Author: Raymond Hettinger (rhettinger) *
Date: 2002-11-08 22:21
Logged In: YES user_id=80475
Done. Added revised patches for sample(population,k) and for sample(n,k). Take your pick.
FYI, to interpret the generator test, the expected standard deviation for a uniform distribution is sqrt(((n**2)-1) / 12).
Author: Raymond Hettinger (rhettinger) *
Date: 2002-11-09 03:02
Logged In: YES user_id=80475
Neatened-up the patch for random.sample(population,k). Sped the tests, eliminated the final map, and clarified the docs. Using xrange(n) as an argument is shown in both the docs and docstring so that people won't have to be clever or original.
I think this one is ready for prime time and would be a happy fellow if it got blessed.
Author: Guido van Rossum (gvanrossum) *
Date: 2002-11-09 03:57
Logged In: YES user_id=6380
But I thought Tim recommends sample(n, k)?
Author: Raymond Hettinger (rhettinger) *
Date: 2002-11-09 05:49
Logged In: YES user_id=80475
Tim, which do you prefer?
Rand6.diff is on the lauch pad, ready to go.
random.sample(population,k) is now as lean and mean as
sample(n,k); the xrange() idiom is thoroughly documented
and tested; and the sample(population,k) approach is now
my favorite.
Still, rand5.diff is also ready to go. It documents how to convert from indices to elements.
Author: Raymond Hettinger (rhettinger) *
Date: 2002-11-10 02:48
Logged In: YES user_id=80475
Can I commit rand6.diff and be done with this one?
At one time, sample(n,k) looked better because the code was simpler, faster, and the use of xrange(n) in sample (population,k) wasn't obvious.
As of rand6.diff, sample(population,k) is equally fast and simple. The use of xrange(n) is thoroughly documented and has no performance penalty.
It's now faster and easier to express sample(n,k) in terms of sample(population,k) than vice-versa. Also, sample (population,k) has the friendlier interface. So, it is the one I recommend.
Author: Guido van Rossum (gvanrossum) *
Date: 2002-11-11 14:39
Logged In: YES user_id=6380
Tim, are you still hesitant? I think this is fine.
Author: Tim Peters (tim.peters) *
Date: 2002-11-11 15:37
Logged In: YES user_id=31435
Sorry, I have a lot on my plate, and this one overshot its budget by an hour already. I'll get back to it later today.
Author: Tim Peters (tim.peters) *
Date: 2002-11-11 21:35
Logged In: YES user_id=31435
Accepted, and back to Raymond <whew!>. rand6,diff it is.
Comments:
I doubt the xrange trick will work in Python 3, but time enough for that in coming years.
It's awfully obscure why "return pool[-k:]" can't do a wrong thing when k is 0.
Vertical space isn't at a premium here -- no need to squash if and if-controlled code onto the same line.

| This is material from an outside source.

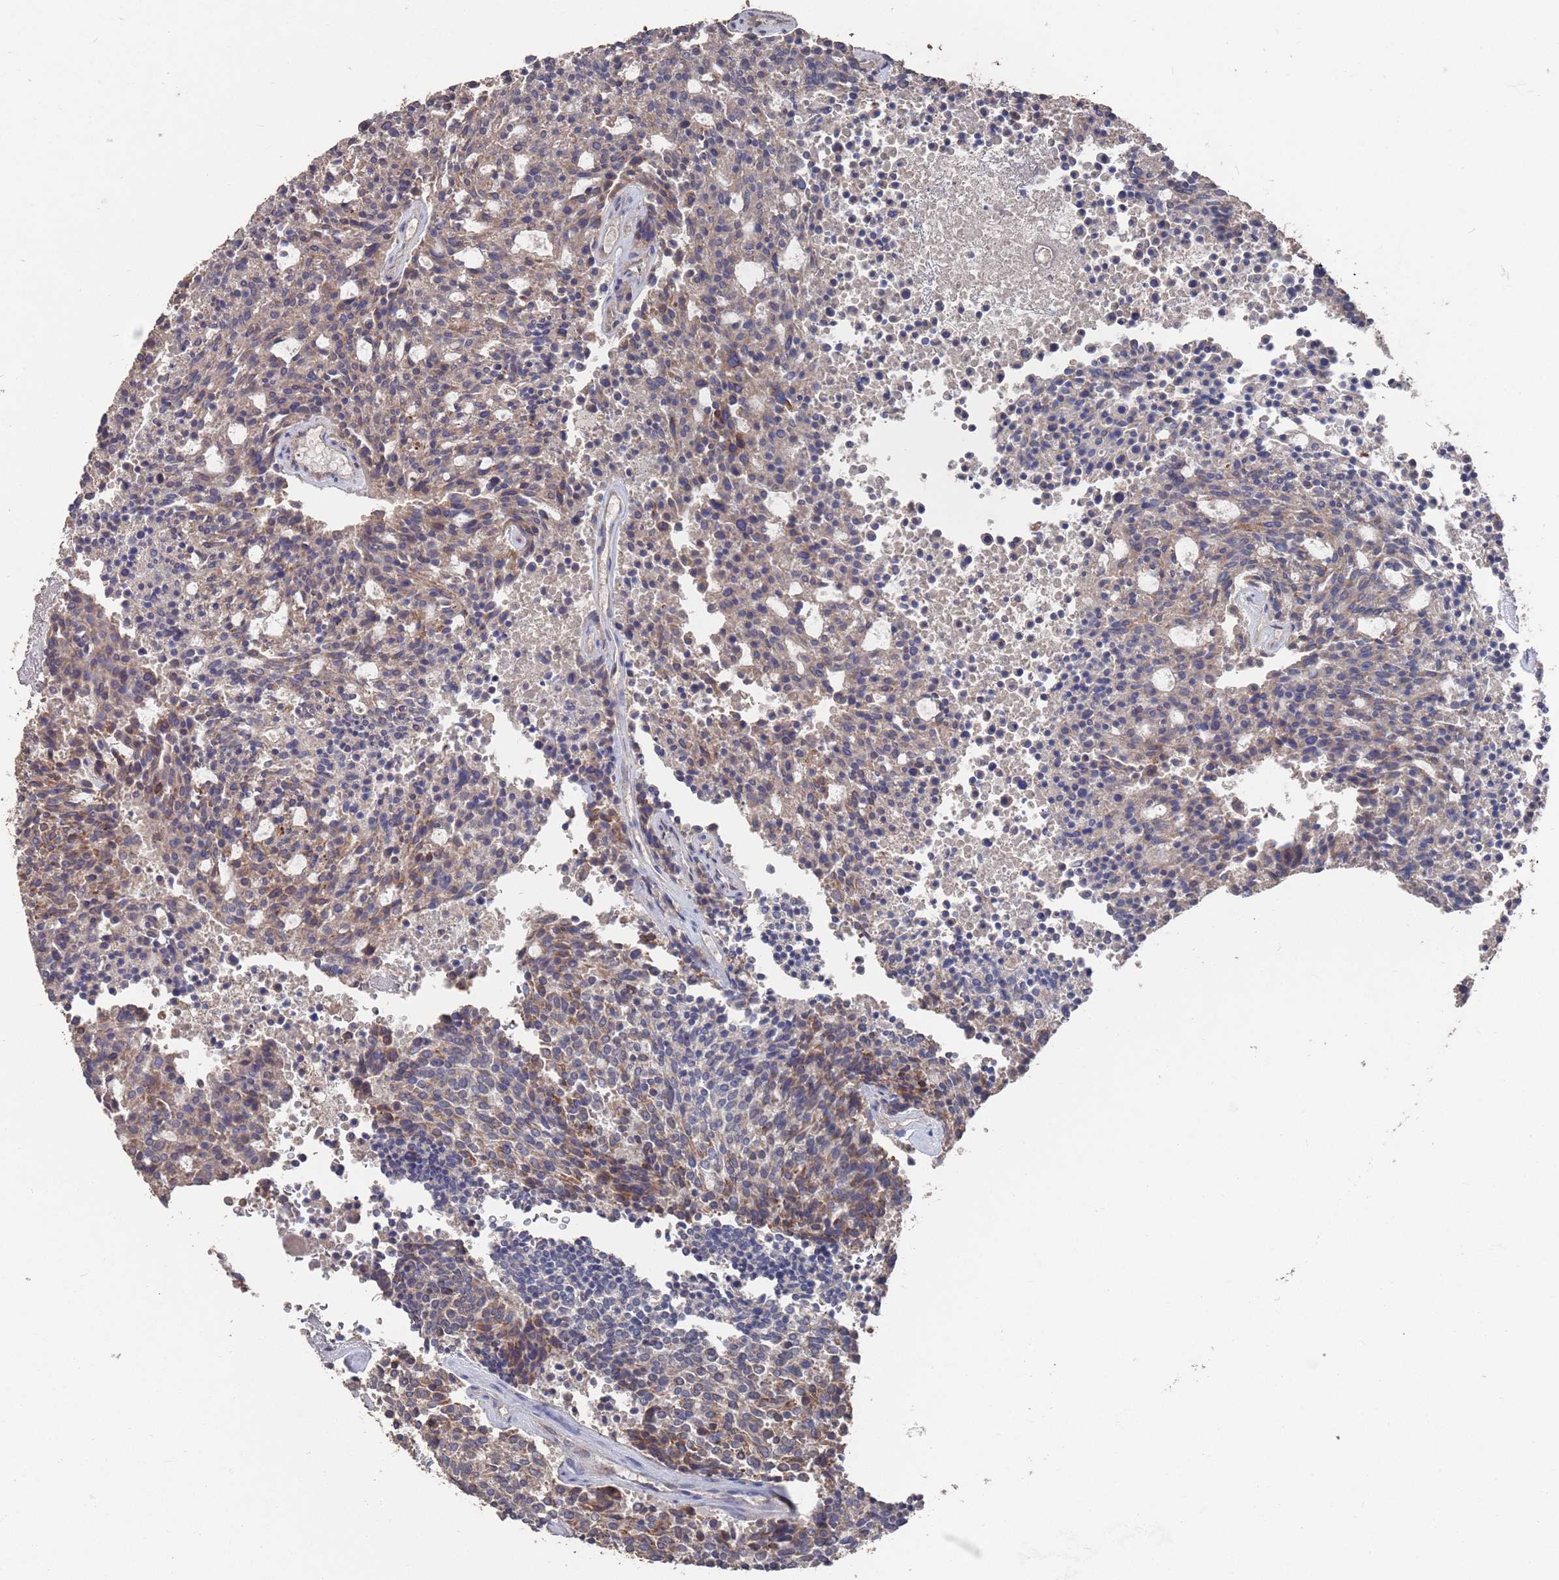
{"staining": {"intensity": "weak", "quantity": ">75%", "location": "cytoplasmic/membranous"}, "tissue": "carcinoid", "cell_type": "Tumor cells", "image_type": "cancer", "snomed": [{"axis": "morphology", "description": "Carcinoid, malignant, NOS"}, {"axis": "topography", "description": "Pancreas"}], "caption": "This photomicrograph displays malignant carcinoid stained with immunohistochemistry (IHC) to label a protein in brown. The cytoplasmic/membranous of tumor cells show weak positivity for the protein. Nuclei are counter-stained blue.", "gene": "BTBD18", "patient": {"sex": "female", "age": 54}}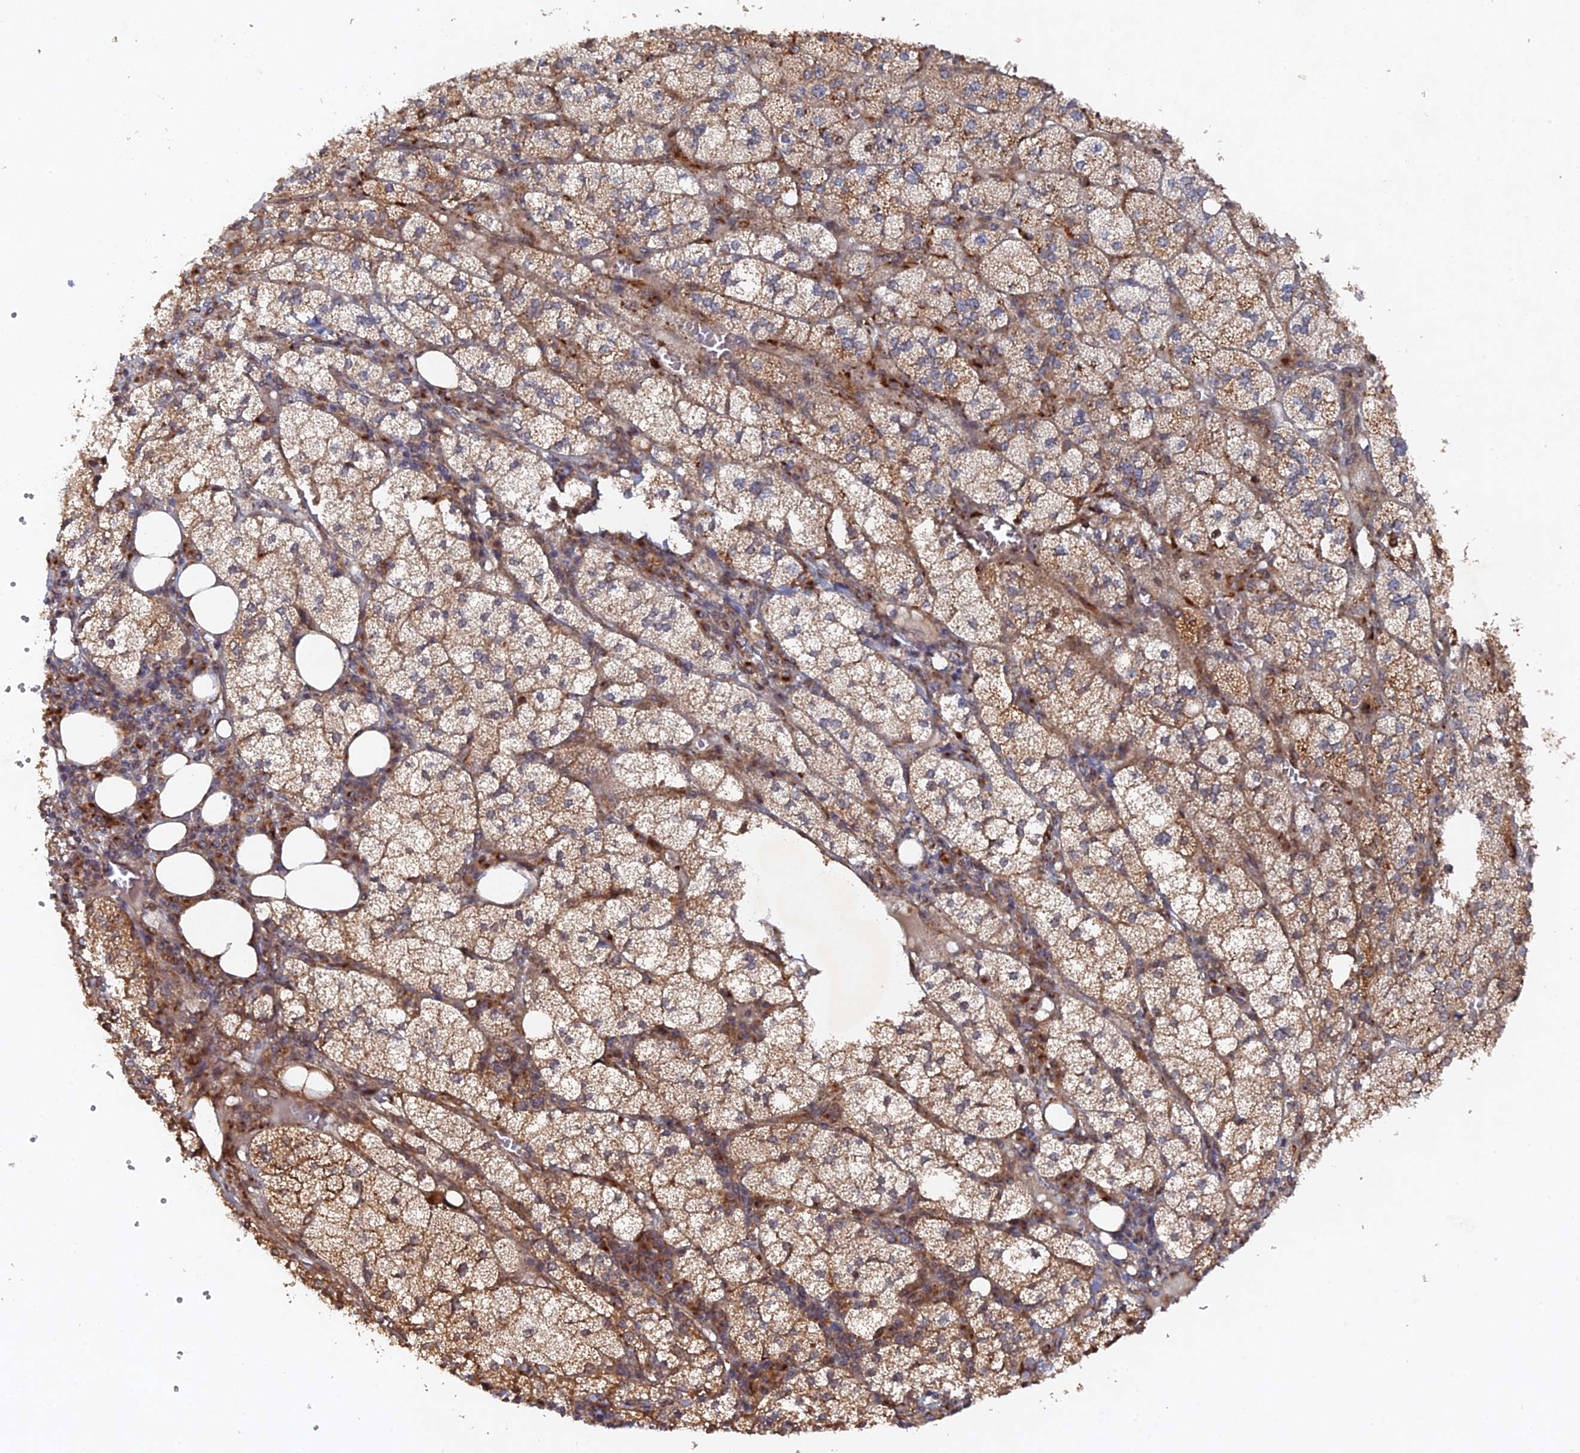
{"staining": {"intensity": "moderate", "quantity": ">75%", "location": "cytoplasmic/membranous"}, "tissue": "adrenal gland", "cell_type": "Glandular cells", "image_type": "normal", "snomed": [{"axis": "morphology", "description": "Normal tissue, NOS"}, {"axis": "topography", "description": "Adrenal gland"}], "caption": "Human adrenal gland stained for a protein (brown) demonstrates moderate cytoplasmic/membranous positive expression in about >75% of glandular cells.", "gene": "VPS37C", "patient": {"sex": "female", "age": 61}}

The test code will never be run (nobody runs random.py). That's not your fault. We should think about making a real test out of random.py's quarter-attempt at testing itself.
It looks to be a pleasant new facility. Good job!

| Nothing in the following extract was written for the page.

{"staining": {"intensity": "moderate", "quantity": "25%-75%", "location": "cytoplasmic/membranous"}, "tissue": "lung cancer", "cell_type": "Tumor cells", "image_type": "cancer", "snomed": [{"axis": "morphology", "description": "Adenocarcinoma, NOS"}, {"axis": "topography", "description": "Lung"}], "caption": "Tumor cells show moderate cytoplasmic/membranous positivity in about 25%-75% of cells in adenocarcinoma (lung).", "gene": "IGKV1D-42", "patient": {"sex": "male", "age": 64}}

Author: Raymond Hettinger (rhettinger) *
Date: 2002-11-12 17:52
Logged In: YES user_id=80475
Committed as random.py 1.36 and librandom.tex 1.31.
Thanks Tim, Martin, and GvR for the reviews.
Tim' comments:
If xrange disappears in Py3, objects defining getitem will live on.
When k is zero, the block with "return pool[:k]" is never executed; the dictionary block runs instead.
Expanded single line ifs into multi-line
The tests in random.py get run only when we are maintaining the module. When I put in the Mersenne Twister, will make separate unittests that get run all the time and that test the module thoroughly.